-------- Document --------

The Islanders are no longer homeless, but if they don't sign restricted free-agent right wing Zigmund Palffy, they, and their season, may be pointless. Palffy scored 45 goals last year, including a league-high 17 on the power play, but take away Robert Reichel's 25 goals, and nobody who spent a full season on Long Island last year scored more than 14. Backliners Kenny Jonsson, 26, and Bryan Berard, 21, lead what could be, in three or four years, the league's best defense corps. The promising mix includes 1997 All-Star Scott Lachance; Eric Brewer, the fifth pick in the '97 draft; and the NHL's biggest player ever, 6'9", 240-pound Zdeno Chara.

-------- Listed records --------

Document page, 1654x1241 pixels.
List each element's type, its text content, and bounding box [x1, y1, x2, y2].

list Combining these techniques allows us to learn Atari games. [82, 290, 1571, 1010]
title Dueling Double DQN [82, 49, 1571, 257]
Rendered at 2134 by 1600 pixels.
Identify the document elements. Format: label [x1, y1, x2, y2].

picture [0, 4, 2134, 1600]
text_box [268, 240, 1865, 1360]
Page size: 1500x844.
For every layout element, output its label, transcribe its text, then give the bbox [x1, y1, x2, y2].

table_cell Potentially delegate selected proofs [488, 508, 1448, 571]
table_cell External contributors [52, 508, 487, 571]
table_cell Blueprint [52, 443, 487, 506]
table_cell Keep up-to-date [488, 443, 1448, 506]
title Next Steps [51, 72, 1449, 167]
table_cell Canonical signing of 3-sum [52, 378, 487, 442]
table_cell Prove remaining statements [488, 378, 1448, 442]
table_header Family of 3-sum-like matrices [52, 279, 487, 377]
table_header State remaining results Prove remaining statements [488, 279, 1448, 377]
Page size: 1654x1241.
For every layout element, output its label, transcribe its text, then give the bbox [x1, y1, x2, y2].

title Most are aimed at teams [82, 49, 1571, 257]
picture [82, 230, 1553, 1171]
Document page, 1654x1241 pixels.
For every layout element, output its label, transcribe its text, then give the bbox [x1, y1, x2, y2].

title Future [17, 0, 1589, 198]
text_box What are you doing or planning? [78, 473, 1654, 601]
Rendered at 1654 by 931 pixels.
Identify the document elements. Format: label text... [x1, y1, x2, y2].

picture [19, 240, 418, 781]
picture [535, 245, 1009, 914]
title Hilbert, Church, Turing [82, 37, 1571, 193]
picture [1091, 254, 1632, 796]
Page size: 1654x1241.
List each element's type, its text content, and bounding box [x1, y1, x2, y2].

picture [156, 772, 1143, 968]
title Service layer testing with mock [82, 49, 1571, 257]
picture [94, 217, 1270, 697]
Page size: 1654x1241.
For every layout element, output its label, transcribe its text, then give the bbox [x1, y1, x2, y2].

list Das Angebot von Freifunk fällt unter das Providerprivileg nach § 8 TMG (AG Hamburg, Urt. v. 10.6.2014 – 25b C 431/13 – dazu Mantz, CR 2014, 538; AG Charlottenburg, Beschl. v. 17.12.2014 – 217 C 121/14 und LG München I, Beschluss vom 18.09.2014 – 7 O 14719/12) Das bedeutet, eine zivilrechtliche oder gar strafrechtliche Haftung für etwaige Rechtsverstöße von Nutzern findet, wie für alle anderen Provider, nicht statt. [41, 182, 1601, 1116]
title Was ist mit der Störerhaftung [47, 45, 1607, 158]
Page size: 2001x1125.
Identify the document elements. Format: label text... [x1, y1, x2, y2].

--------

* **Requirements**
a – Edit the Islanders preview by rewriting the part that opens with the words "The Islanders are" and closes with "240-pound Zdeno Chara.", replacing "Backliners" with "Defensemen".
b – According to the Islanders preview, why could the team's season be pointless if it fails to sign Zigmund Palffy? Answer in one to three sentences.
c – Carry on the Islanders preview from the point where it stops.
The material above is separate from the Islanders preview.

* **Answers to each task**
a –
The Islanders are no longer homeless, but if they don't sign restricted free-agent right wing Zigmund Palffy, they, and their season, may be pointless. Palffy scored 45 goals last year, including a league-high 17 on the power play, but take away Robert Reichel's 25 goals, and nobody who spent a full season on Long Island last year scored more than 14. Defensemen Kenny Jonsson, 26, and Bryan Berard, 21, lead what could be, in three or four years, the league's best defense corps. The promising mix includes 1997 All-Star Scott Lachance; Eric Brewer, the fifth pick in the '97 draft; and the NHL's biggest player ever, 6'9", 240-pound Zdeno Chara.

b – Palffy scored 45 goals last year, including a league-high 17 on the power play. Apart from Robert Reichel's 25 goals, nobody who spent a full season on Long Island scored more than 14.

c –
The No. 1 goaltending spot falls to Tommy Salo, better known for catching punches (for example, the highlight-worthy whuppin' by the Rangers' Dan Cloutier last season) than pucks. Salo is a tourniquet until 19-year-old phenom Roberto Luongo is ready. Last month New York held its first Tri-Isle-a-thon. Luongo, who can't swim, did O.K. in the bobsledding and bowling events, but he toppled into the lake during the canoe race, and two players and two trainers had to save the man who is supposed to keep the Islanders from sinking.

"I believe in this team's future with every ounce of my soul," says coach and general manager Mike Milbury. Unfortunately, the roof will cave in on his season one way or another.